> [DATA SHOWN]
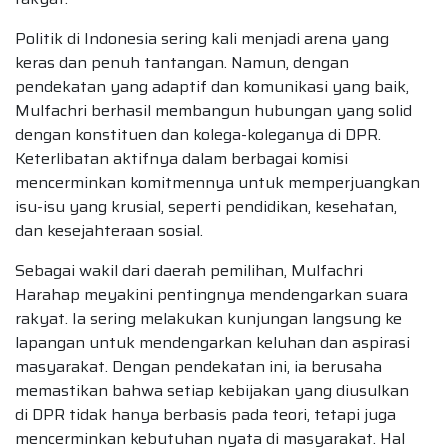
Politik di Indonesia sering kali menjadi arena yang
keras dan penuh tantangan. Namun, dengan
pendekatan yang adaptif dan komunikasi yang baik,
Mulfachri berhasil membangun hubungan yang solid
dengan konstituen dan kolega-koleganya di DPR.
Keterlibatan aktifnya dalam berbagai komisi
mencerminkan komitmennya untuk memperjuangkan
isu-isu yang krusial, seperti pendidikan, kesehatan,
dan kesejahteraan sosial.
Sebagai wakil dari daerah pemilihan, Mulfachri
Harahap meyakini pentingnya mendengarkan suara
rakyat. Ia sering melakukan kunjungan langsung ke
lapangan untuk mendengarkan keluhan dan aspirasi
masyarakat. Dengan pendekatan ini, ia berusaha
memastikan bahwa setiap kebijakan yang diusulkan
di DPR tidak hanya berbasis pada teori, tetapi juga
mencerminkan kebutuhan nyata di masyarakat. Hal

> [EXERCISE GOAL] Write out the text of all the records above word for word, keeping each line as it appears, and leave the pictures out of your answer.

> [ANSWER AREA]
Politik di Indonesia sering kali menjadi arena yang
keras dan penuh tantangan. Namun, dengan
pendekatan yang adaptif dan komunikasi yang baik,
Mulfachri berhasil membangun hubungan yang solid
dengan konstituen dan kolega-koleganya di DPR.
Keterlibatan aktifnya dalam berbagai komisi
mencerminkan komitmennya untuk memperjuangkan
isu-isu yang krusial, seperti pendidikan, kesehatan,
dan kesejahteraan sosial.
Sebagai wakil dari daerah pemilihan, Mulfachri
Harahap meyakini pentingnya mendengarkan suara
rakyat. Ia sering melakukan kunjungan langsung ke
lapangan untuk mendengarkan keluhan dan aspirasi
masyarakat. Dengan pendekatan ini, ia berusaha
memastikan bahwa setiap kebijakan yang diusulkan
di DPR tidak hanya berbasis pada teori, tetapi juga
mencerminkan kebutuhan nyata di masyarakat. Hal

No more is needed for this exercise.